— Start PASSAGE PROVIDED —
In [2]:
import random
import operator
import copy
import pprint
import numpy as np
import pandas as pd
# import gp
from sklearn.metrics.pairwise import cosine_similarity
from sklearn.model_selection import KFold
import deap.gp as gp
from deap import creator, base, tools, algorithms
from deap.gp import cxOnePoint as cx_simple
from deap.gp import PrimitiveSet
from data import get_embeddings

#### Set parameters

In [3]:
WORD2VEC = "word2vec"
GLOVE = "glove"
FASTTEXT = "fasttext"
CX_RANDOM = 0
CX_SIMPLE = 1
CX_UNIFORM = 2
CX_FAIR = 3
CX_ONEPOINT = 4

#### Fuctions

In [4]:
# Arithmetic operators
def protected_div(x, y):
    mask = y == 0
    safe_y = np.where(mask, 1, y)
    return np.where(mask, 1, x / safe_y)


def protected_sqrt(x):
    sign = np.sign(x)
    x = np.abs(x)
    return np.sqrt(x) * sign

In [5]:
# Crossover method
def subtree_height(tree, index):
        """
        Calculate the height of the subtree starting at the given index.
        """
        def height(node_index):
            node = tree[node_index]
            if node.arity == 0:  # Leaf node
                return 1
            else:
                return 1 + max(
                    height(child_index)
                    for child_index in range(
                        node_index + 1, node_index + 1 + node.arity
                    )
                )

        return height(index)

def searchSubtree_idx(tree, begin):
        end = begin + 1
        total = tree[begin].arity
        while total > 0:
            total += tree[end].arity - 1
            end += 1
        return begin, end

def cx_uniform(ind1, ind2):
        # No crossover on single node tree
        if (len(ind1) < 2 or len(ind2) < 2):
            return ind1, ind2

        child = type(ind1)([])
        parents = [ind1, ind2]
        flag0, flag1 = 0, 0
        left_0 = parents[0].searchSubtree(1)
        left_1 = parents[1].searchSubtree(1)
        b0, e0 = searchSubtree_idx(parents[0], 1)
        b1, e1 = searchSubtree_idx(parents[1], 1)

        if e0 + 1 < len(parents[0]):
            right_0 = parents[0].searchSubtree(e0 + 1)
            flag0 = 1
        if e1 + 1 < len(parents[1]):
            right_1 = parents[1].searchSubtree(e1 + 1)
            flag1 = 1
        left = [left_0, left_1]
        if flag0 == 1 and flag1 == 1:
            right = [right_0, right_1]
            r_arity = 0
            if parents[0][e0 + 1].arity == parents[1][e1 + 1].arity:
                r_arity = 1
        r = random.randint(0, 1)  # root
        m = 1 - r
        if len(parents[r]) < len(parents[m]):
            # root = parents[r].root
            if flag1 == 0 or flag0 == 0:
                return parents[r], parents[m]
            parents[m][0] = parents[r].root
            m = r
        if flag0 == 1 and flag1 == 1:
            r1 = random.randint(0, 1)  # 左邊
            if parents[r][1] == parents[r1][1]:
                parents[r][left[r]] = parents[r1][left[r1]]
            if r_arity == 1:
                r2 = random.randint(0, 1)
— End PASSAGE PROVIDED —
— Start EXTRACTED MATERIAL —
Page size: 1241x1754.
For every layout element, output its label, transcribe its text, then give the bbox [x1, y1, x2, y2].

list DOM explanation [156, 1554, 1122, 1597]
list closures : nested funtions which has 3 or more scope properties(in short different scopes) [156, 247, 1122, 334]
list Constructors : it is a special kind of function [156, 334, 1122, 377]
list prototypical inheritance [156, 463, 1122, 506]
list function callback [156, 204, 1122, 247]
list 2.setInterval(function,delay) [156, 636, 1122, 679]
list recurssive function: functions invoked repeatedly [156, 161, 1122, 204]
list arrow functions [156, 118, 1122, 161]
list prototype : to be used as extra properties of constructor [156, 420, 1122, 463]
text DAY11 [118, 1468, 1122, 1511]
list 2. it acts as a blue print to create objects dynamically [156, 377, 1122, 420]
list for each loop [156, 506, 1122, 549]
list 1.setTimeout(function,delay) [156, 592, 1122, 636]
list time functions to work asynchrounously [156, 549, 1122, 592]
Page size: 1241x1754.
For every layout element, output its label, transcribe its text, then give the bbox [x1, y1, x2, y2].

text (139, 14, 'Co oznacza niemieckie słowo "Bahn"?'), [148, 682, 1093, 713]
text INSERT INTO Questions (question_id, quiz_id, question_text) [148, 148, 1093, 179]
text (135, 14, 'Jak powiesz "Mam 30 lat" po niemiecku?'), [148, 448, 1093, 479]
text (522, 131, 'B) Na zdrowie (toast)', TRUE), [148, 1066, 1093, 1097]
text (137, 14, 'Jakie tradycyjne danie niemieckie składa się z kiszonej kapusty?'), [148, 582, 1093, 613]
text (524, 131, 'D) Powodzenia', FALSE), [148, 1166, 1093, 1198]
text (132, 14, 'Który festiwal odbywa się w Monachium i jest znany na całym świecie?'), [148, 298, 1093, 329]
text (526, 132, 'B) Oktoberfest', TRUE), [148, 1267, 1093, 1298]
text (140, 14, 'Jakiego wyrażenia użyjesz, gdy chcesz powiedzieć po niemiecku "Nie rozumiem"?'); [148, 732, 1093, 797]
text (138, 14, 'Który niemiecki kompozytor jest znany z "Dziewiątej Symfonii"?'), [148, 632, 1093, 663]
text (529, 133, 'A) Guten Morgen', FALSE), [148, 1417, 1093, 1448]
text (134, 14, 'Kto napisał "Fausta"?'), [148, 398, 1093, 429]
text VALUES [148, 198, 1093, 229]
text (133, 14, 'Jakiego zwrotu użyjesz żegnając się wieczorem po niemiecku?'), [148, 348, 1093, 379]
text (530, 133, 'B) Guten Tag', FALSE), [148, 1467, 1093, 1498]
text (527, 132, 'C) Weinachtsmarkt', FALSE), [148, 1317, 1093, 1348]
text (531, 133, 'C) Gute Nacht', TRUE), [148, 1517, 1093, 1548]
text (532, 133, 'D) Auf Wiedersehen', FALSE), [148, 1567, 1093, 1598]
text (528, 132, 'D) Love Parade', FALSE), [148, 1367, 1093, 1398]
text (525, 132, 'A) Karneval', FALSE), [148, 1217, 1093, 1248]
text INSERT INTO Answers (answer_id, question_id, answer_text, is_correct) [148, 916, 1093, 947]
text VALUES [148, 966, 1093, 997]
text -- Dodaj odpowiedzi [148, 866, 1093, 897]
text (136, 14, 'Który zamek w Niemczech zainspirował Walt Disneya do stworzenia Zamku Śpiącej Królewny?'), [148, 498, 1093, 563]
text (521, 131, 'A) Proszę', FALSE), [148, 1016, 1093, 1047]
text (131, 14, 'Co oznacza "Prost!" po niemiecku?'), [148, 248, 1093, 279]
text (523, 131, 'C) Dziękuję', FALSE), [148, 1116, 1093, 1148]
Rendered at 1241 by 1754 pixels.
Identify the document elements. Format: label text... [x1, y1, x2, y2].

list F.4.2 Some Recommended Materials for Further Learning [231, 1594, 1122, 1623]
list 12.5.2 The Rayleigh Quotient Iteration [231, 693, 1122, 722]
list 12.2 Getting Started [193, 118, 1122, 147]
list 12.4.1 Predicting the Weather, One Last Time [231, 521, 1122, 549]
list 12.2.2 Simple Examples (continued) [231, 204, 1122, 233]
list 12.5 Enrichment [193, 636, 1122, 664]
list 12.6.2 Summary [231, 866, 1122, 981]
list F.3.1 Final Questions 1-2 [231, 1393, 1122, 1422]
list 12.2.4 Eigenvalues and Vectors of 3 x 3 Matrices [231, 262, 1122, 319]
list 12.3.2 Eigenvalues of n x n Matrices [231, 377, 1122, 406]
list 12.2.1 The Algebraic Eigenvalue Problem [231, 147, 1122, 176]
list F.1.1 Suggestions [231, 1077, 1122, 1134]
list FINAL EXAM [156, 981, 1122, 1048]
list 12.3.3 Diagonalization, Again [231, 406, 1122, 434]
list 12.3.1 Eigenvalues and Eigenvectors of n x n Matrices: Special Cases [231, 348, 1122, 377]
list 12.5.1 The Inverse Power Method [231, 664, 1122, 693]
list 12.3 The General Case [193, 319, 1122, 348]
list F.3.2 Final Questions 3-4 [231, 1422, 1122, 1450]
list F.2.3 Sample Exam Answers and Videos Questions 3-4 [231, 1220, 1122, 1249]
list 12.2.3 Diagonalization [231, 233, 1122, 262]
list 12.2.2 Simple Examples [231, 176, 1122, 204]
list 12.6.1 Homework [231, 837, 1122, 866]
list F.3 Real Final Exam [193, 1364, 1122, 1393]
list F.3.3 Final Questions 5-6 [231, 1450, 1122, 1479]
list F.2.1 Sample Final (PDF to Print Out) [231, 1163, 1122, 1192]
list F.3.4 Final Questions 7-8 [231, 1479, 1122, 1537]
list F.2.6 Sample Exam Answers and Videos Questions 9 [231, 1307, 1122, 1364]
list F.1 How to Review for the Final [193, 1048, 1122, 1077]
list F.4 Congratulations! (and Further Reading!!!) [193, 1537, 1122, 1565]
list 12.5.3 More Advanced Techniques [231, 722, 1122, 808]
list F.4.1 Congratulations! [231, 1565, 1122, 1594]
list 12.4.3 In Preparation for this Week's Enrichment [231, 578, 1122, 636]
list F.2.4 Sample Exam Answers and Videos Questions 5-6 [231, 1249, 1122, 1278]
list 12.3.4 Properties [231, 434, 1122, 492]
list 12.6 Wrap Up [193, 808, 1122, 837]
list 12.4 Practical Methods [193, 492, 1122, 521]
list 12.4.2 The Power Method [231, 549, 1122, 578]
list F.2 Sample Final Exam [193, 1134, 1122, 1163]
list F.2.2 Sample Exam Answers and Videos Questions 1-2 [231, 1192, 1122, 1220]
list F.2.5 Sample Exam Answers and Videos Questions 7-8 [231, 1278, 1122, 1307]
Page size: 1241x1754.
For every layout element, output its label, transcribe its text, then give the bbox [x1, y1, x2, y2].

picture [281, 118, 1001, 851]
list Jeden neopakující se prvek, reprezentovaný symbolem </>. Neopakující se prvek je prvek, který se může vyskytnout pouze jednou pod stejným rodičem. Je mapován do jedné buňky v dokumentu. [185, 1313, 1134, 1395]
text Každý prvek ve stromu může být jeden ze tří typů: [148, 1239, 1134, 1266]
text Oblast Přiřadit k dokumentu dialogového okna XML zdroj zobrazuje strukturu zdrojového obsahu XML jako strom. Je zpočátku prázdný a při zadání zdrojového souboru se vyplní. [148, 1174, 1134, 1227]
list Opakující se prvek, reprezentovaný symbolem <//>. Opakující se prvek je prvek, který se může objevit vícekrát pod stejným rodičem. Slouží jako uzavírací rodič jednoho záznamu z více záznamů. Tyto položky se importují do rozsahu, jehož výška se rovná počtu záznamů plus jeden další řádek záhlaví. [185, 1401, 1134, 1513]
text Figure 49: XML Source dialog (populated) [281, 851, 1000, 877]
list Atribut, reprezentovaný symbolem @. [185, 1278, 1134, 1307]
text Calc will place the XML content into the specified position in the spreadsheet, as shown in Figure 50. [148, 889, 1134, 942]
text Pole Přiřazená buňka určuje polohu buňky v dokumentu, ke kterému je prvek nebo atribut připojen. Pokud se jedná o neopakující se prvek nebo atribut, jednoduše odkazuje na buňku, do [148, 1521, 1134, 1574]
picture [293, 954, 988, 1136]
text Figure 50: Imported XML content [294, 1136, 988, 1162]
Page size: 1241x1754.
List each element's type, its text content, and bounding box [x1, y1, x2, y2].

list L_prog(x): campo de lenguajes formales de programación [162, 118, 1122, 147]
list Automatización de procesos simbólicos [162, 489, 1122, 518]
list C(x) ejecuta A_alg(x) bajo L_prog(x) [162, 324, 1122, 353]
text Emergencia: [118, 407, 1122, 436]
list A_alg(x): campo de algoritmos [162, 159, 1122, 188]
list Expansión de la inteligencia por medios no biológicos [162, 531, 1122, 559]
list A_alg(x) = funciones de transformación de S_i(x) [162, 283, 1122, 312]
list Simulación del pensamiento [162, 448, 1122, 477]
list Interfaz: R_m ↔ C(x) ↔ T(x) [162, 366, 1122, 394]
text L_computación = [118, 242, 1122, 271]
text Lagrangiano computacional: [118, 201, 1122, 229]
— End EXTRACTED MATERIAL —
**PROMPT**. In the code listing, what integer is assigned to CX_FAIR?

**ANSWER FOR THE TASK**. 3